Ia mengatakan, pihaknya juga harus menaati aturan. Apabila terdapat tempat hiburan malam yang masih memiliki izin, baik izin mendirikan bangunan (IMB) maupun izin usaha, maka hanya fungsinya saja yang akan ditertibkan.
“Kalau urusan bangunan atau izin bangunan nya boleh, kemudian fungsinya berbeda maka fungsinya saja yang kita tertibkan. Kita juga harus taat aturan, bangunannya tidak boleh dibongkar kalau ada izinnya. Tetapi ditutup alih fungsinya,” katanya.
Matin menegaskan, pihaknya tetap mendukung tindakan Pemkot Serang untuk menutup tempat hiburan malam yang menjadi sarana maksiat.
“Tutup saja tidak boleh lagi beroperasi.
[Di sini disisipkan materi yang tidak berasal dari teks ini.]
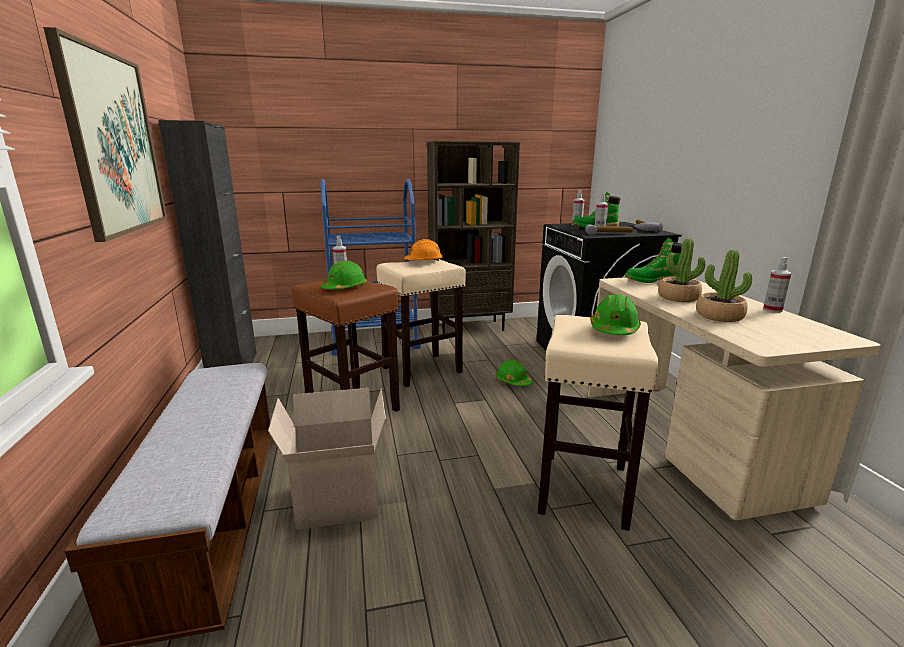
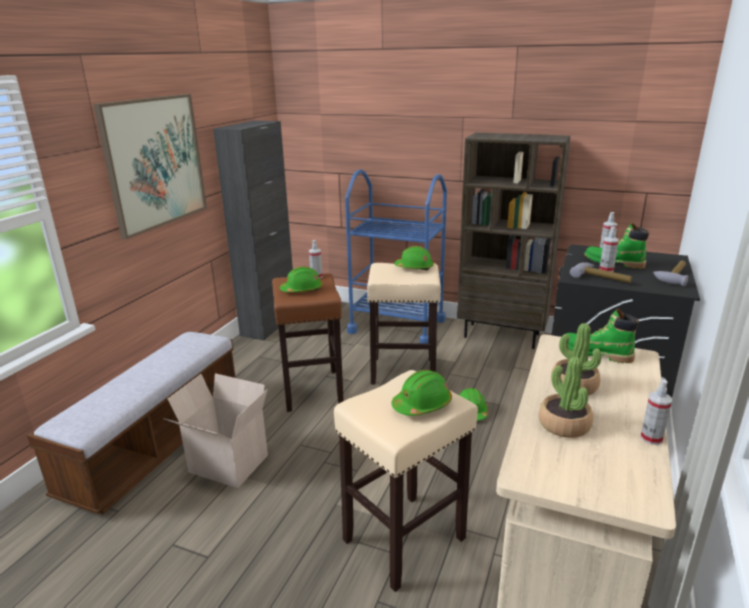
camera: 35 degrees right, 5 degrees up
(424, 261) = (414, 267): orange hard hat -> green hard hat

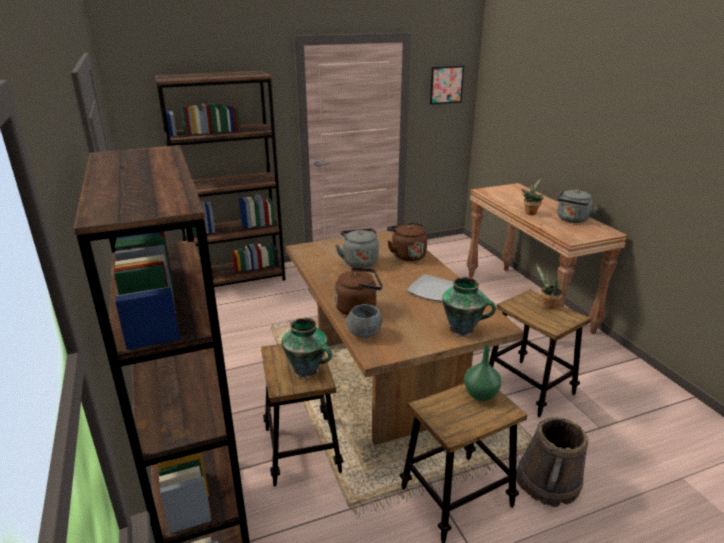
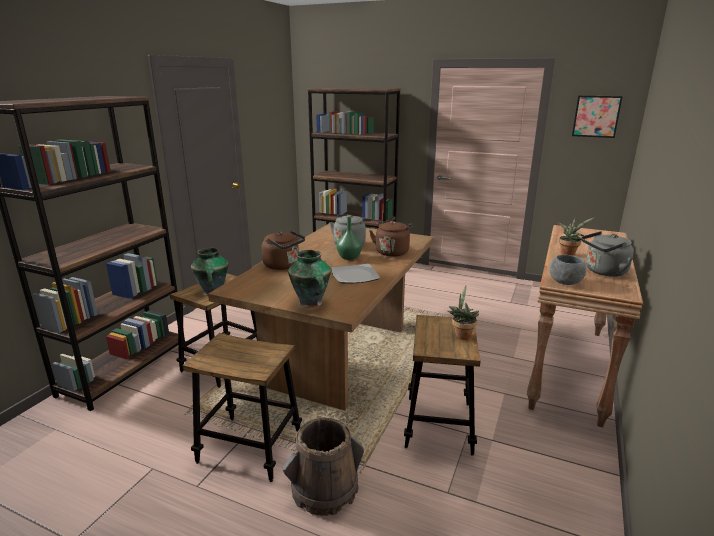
camera: 45 degrees right, 5 degrees down
(364, 334) = (252, 278): grey bowl -> grey bowl (565, 282)
(481, 395) = (266, 354): green vase -> green vase (349, 257)

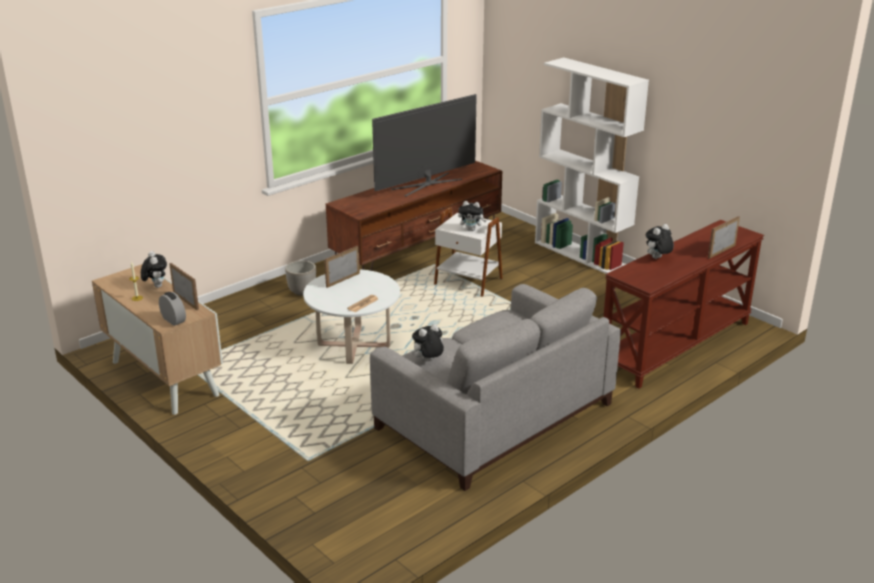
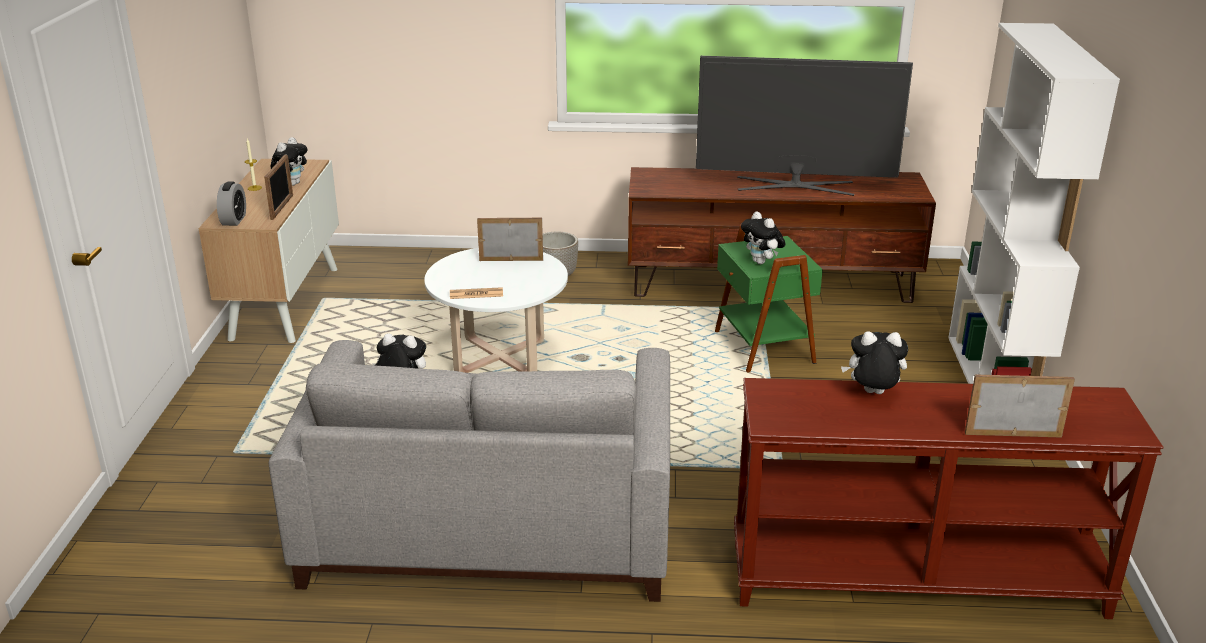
camera: 45 degrees right, 0 degrees up
(467, 282) = (762, 347): white side table -> green side table

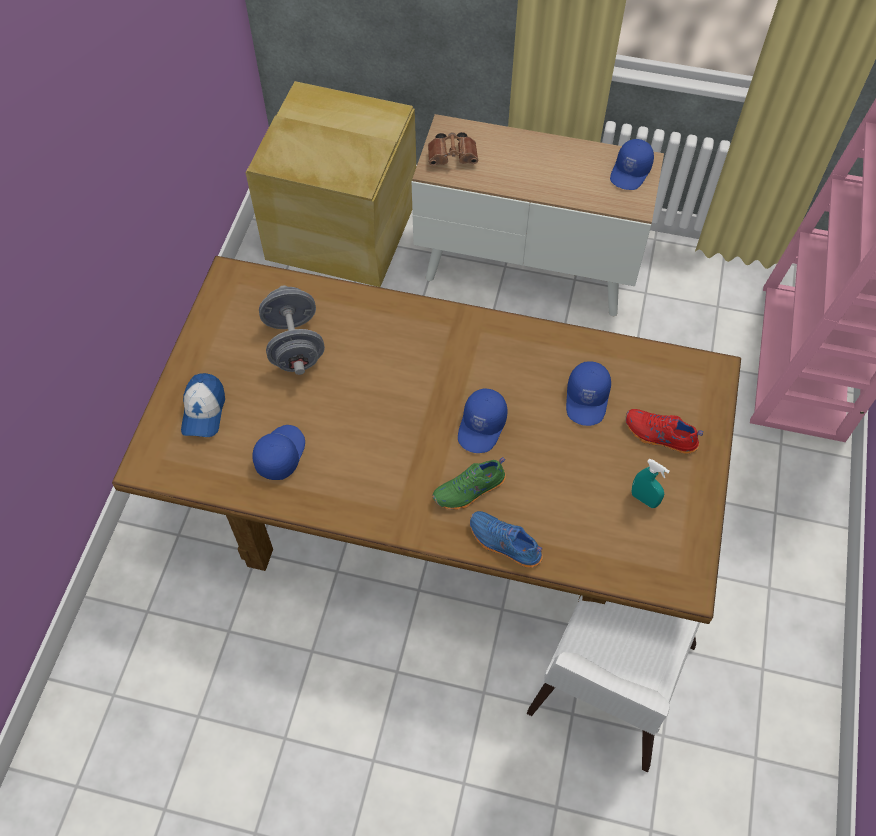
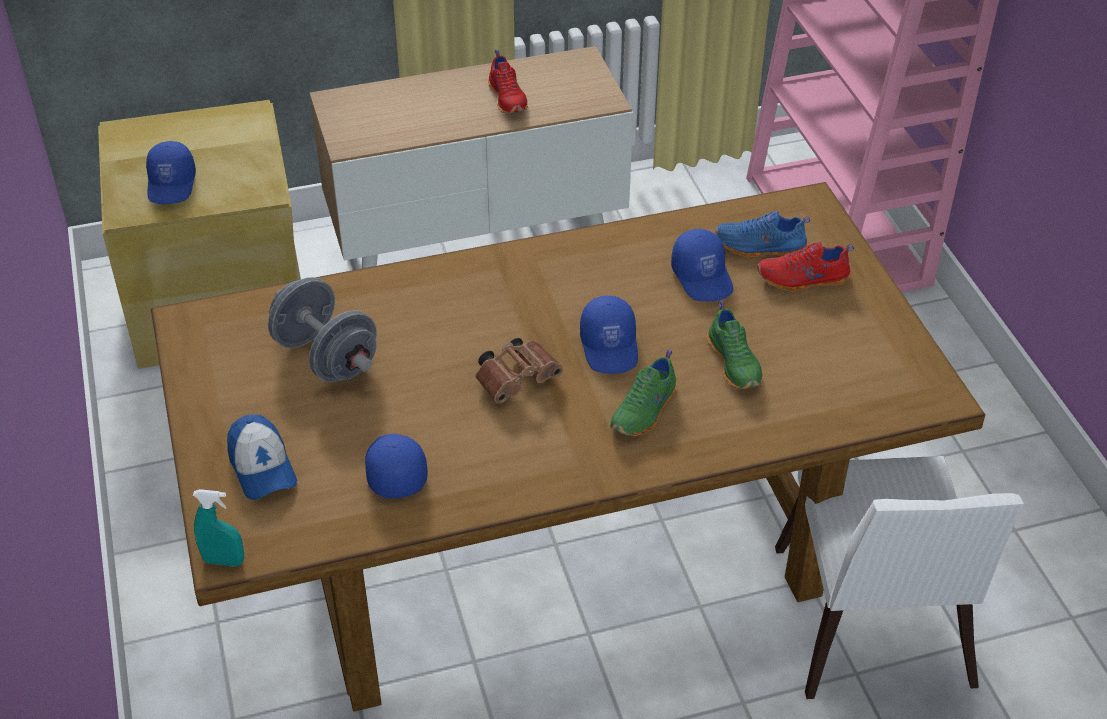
camera: 30 degrees left, 15 degrees down
(454, 157) = (365, 124): brown binoculars -> brown binoculars (519, 379)
(504, 544) = (722, 443): blue shoe -> blue shoe (760, 247)
(559, 482) = (735, 362): none -> green shoe
(568, 175) = (508, 98): none -> red shoe
(631, 172) = (574, 73): blue cap -> blue cap (172, 184)
(644, 499) = (833, 340): turquoise spray bottle -> turquoise spray bottle (223, 561)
Kalau di situ ditemukan deliknya harus dipidanakan. Kami masyarakat, hingga tokoh dan ulama ikut mengawal untuk memberantas tempat hiburan malam di Kota Serang,” tuturnya.
Diketahui, Pemkot Serang telah membongkar dua bangunan yang menjadi tempat hiburan malam di Kalodran.
Pembongkaran tersebut juga didampingi oleh sejumlah aparat keamanan seperti TNI/Polri, tokoh masyarakat, ulama, hingga PLN untuk mencabut listrik.
Dalam pantauan di lapangan, satu alat berat untuk merobohkan bangunan yang dijadikan sebagai tempat maksiat.